Continuous Infusion Low-Dose Unfractionated Heparin for the Management of Hypercoagulability Associated With COVID-19

Introduction: The Coronavirus Disease 2019 (COVID-19) is associated with severe hypercoagulability. There is currently limited evidence supporting the routine use of therapeutic anticoagulation in the setting of COVID-19. Objectives: The primary objective was to compare the incidence of thromboembolic events in adult patients with COVID-19 treated with an unfractionated heparin (UFH) infusion versus prophylactic dose anticoagulation. Secondary objectives included exploration of the efficacy and safety of an UFH infusion through the evaluation of organ function and incidence of minor and major bleeding.

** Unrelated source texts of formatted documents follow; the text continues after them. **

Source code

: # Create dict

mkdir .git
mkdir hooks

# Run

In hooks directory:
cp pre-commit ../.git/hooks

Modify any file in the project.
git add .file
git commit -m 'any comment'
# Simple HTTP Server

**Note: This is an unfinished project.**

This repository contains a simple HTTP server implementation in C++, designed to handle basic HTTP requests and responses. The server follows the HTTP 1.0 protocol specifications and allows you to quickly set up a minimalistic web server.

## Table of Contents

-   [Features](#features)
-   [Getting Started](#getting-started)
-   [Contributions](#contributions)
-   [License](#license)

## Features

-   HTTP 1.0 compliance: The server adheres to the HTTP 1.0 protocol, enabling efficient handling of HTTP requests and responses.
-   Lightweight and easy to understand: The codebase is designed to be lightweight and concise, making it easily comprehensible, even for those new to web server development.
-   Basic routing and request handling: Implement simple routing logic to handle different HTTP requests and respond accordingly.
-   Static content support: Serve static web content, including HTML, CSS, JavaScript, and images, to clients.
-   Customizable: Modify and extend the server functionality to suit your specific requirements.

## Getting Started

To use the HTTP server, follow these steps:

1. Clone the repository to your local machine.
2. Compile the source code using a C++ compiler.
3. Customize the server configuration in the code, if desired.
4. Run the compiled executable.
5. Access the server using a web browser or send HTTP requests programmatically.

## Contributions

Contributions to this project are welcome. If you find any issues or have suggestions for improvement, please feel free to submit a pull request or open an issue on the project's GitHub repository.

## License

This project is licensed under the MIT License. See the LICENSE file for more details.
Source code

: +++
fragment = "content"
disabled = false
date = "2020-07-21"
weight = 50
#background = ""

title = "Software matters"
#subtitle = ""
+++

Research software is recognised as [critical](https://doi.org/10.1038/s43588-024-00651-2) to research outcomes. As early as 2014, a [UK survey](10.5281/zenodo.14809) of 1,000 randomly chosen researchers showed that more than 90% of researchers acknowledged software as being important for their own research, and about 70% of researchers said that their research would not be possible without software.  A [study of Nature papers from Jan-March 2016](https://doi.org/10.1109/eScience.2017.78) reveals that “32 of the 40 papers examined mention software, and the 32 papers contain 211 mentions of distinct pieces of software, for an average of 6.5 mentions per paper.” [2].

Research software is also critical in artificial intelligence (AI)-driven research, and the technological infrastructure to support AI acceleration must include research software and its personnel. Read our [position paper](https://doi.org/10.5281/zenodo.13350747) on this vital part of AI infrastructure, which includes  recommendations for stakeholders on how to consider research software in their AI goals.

Methods: Retrospective observational cohort study with propensity score matching of COVID-19 patients who received an UFH infusion targeting an aPTT between 40 and 60 seconds. Results: Fifty-six patients were included in this study. There was no difference in the composite of thromboembolic events comprised of venous thromboembolism, arterial thrombosis, and catheter-related thrombosis between the UFH and control group (17.9% vs. 3.6%, P = 0.19). There was a significant increase in median D-dimer concentrations from day 1 to day 7 in the control group (475 ng/mL [291-999] vs. 10820 ng/mL [606-21033], P = 0.04). Patients treated with UFH had a higher incidence of minor bleeding (35.7% vs. 0%, P < 0.005) and required more units of packed red blood cell transfusion (0.8 units ± 1.6 vs. 0 units, P = 0.01). Conclusion: Continuous infusion of UFH for patients with COVID-19 infection did not decrease the overall incidence of thromboembolic complications. UFH was associated with stabilization of D-dimer concentrations and increased rates of minor bleeding and transfusions.